10. Consider a Reputation Management company. The larger your business, the more likely you are to suffer some reputation attacks, and it may make financial sense to employ a company that specialises in Reputation Management. Sure it costs money but so does lost business. No matter how nice, patient, and diplomatic you may be, sometimes you have to use a 3rd-party to help, be that a Reputation Management group or an attorney.

If you take reasonable precautions, such as the 10 listed above, you can minimize the harm that can come from the unpredictable and skittish inhabitants of the cloud.

And we are, after all, a reputable source!

[1] I can remember when a vacation meant being out of contact for two weeks, and the world apparently went on quite happily during that time. In fact, that was pretty standard for most people. Now it’s rare for anyone to have any time when they are incommunicado unless they proactively arrange it that way. I am as guilty as anyone since I used to scoff and sneer at “workaholics” who couldn’t put their phones down, and now I have mt Droid pinging, peeping, and buzzing from getting out of bed in the morning to getting back in at night. I worry that the loss of “being alone” will have tragic effects on our psyches and that we are all the worse for being always connected.

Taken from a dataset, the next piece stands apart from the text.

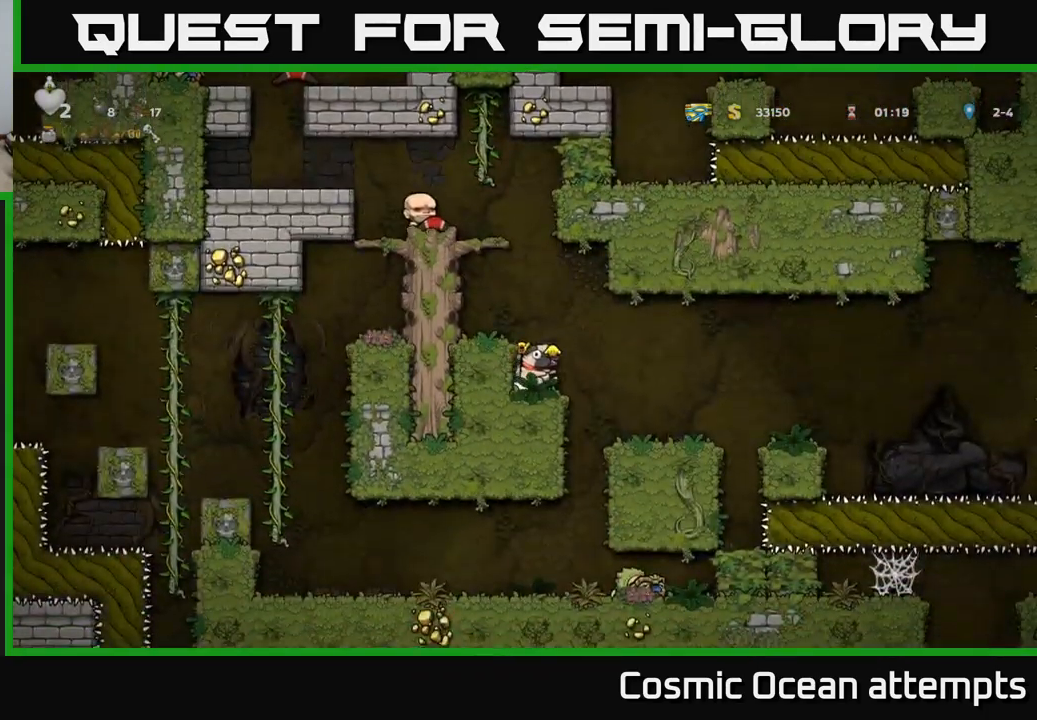
{"buttons": ["A", "DPAD_RIGHT"], "left_stick": "center", "right_stick": "center", "events": [[166, "A", "down"], [300, "A", "up"], [366, "DPAD_RIGHT", "up"], [450, "A", "down"], [483, "DPAD_RIGHT", "down"]]}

[2] The geopbyte is 1,267,650,600,228,229,401,496,703,205,376 bytes – which is pretty big. For those who love numbers – and we try always to be educational, even if we don’t win awards – here’s a chart you can copy and paste:

1 Bit  = Binary Digit
4 Bits =1 Nibble
8 Bits = 1 Byte
1024 Bytes = 1 Kilobyte
1024 Kilobytes = 1 Megabyte 
1024 Megabytes = 1 Gigabyte
1024 Gigabytes = 1 Terabyte
1024 Terabytes = 1 Petabyte
1024 Petabytes = 1 Exabyte
1024 Exabytes = 1 Zettabyte
1024 Zettabytes = 1 Yottabyte
1024 Yottabytes = 1 Brontobyte
1024 Brontobytes = 1 Geopbyte 

[3] For the Dudes out there who are more interested in Psy’s co-star in the video – and who wouldn’t be – she’s also a Korean K-pop star called Hyuna who sings with the group, 4Minute. K-pop is a genre of music from Korea that is basically a dance-rap blend with a little techno thrown in for good measure. Prior to Psy’s mega-hit, Gangnam Style, K-pop was pretty much a specialist genre for folks in the US, UK, and other English-speaking countries.